Un exemple: des manifestations consacrées au 150-e anniversaire de ce conflit doivent avoir lieu en Crimée au printemps-automne 2004. Le président ukrainien, Léonide Koutchma, a signé un décret relatif aux modalités de leur tenue. Des émissaires de France, de Grande-Bretagne, d'Italie et de Turquie prendront part à ces cérémonies qui s'annoncent comme des solennités. Pour ce qui est du programme, la Russie n'a pas participé à son élaboration.

D'un côté, la chose est bien compréhensible. La Guerre de Crimée a été perdue par la Russie, par conséquent celle-ci n'a rien à célébrer. Cependant, sans sa participation aux manifestations envisagées il serait impossible de reconstituer le tableau réel des événements d'alors.

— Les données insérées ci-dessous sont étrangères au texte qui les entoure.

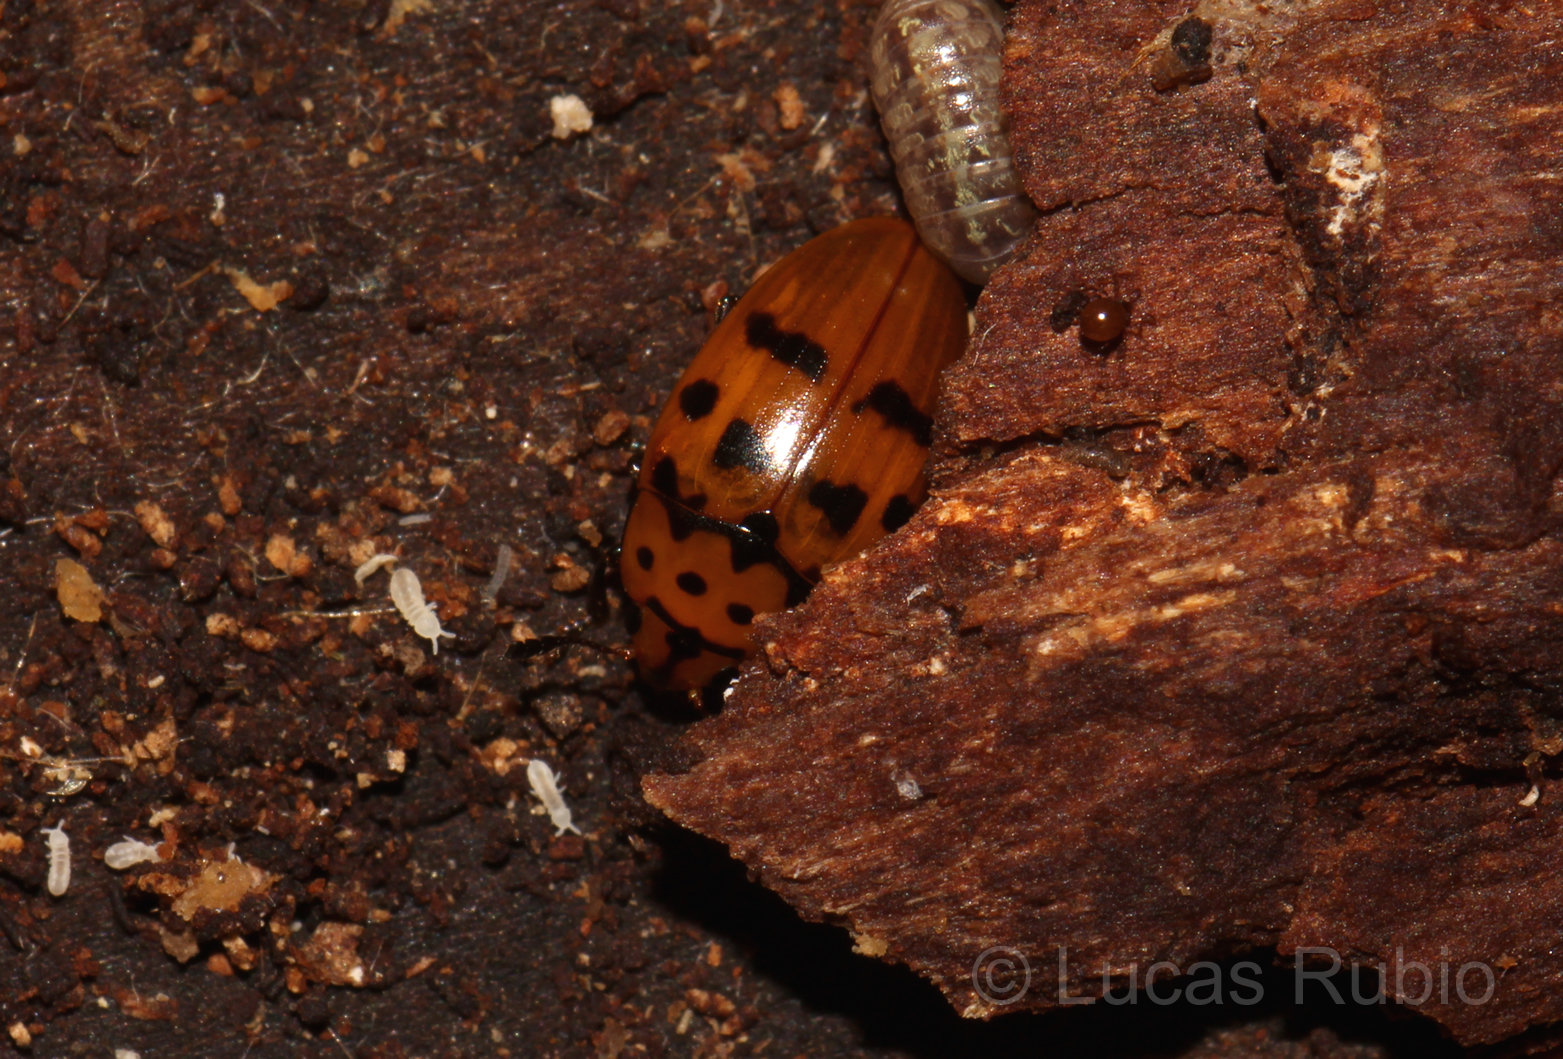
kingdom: Animalia
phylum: Arthropoda
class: Insecta
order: Coleoptera
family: Erotylidae
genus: Mycotretus
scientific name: Mycotretus ornatus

Après le revers militaire subi par la Russie la coalition victorieuse s'était employée à faire admettre la thèse de la politique agressive appliquée par la monarchie russe à l'égard de l'Empire ottoman tandis que l'Angleterre, la France et la Sardaigne, qui s'étaient alliées à la Turquie et étaient les premières à déclarer la guerre à la Russie, étaient présentées comme des justicières. Ce point de vue est reflété dans les manuels scolaires ainsi que dans des ouvrages scientifiques et autres dans les pays susmentionnés de même que dans beaucoup d'autres. Et à en juger d'après les préparatifs des manifestations anniversaires, la Russie d'il y a 150 ans est toujours dépeinte comme un agresseur aux yeux de l'Europe.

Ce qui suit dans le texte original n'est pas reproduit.